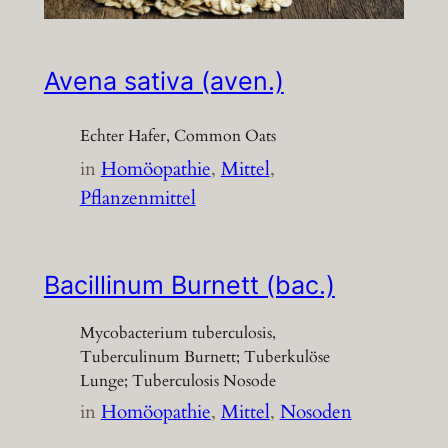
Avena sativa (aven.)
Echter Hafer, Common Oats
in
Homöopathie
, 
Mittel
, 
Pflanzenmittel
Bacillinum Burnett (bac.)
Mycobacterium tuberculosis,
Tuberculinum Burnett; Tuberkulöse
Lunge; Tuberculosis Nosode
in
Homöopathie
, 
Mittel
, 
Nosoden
--
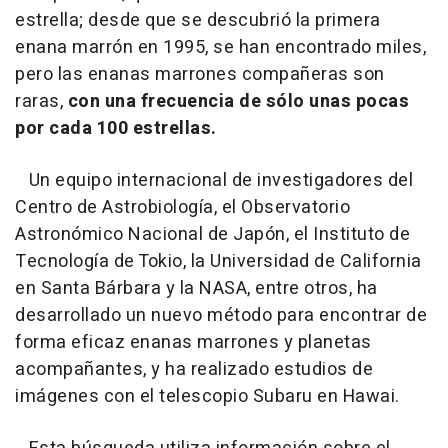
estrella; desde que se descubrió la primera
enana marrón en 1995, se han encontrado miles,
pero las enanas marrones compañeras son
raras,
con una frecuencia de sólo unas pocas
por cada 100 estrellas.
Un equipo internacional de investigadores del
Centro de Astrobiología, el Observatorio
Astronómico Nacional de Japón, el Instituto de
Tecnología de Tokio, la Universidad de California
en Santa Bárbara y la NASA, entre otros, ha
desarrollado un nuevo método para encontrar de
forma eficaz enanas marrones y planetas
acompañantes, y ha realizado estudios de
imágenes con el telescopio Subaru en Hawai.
--
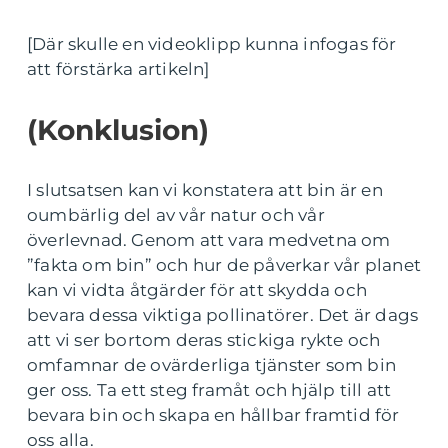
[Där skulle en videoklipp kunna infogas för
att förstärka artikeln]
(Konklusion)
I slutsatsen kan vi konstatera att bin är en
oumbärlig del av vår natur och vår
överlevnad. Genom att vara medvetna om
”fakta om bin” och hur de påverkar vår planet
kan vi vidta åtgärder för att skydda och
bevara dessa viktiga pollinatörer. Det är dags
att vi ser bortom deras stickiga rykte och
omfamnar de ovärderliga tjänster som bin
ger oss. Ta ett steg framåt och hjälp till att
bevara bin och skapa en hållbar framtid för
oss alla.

▶ **Work instructions**
List every line from the entries above in which "bevara" appears.

▶ **Written answer**
bevara dessa viktiga pollinatörer. Det är dags
bevara bin och skapa en hållbar framtid för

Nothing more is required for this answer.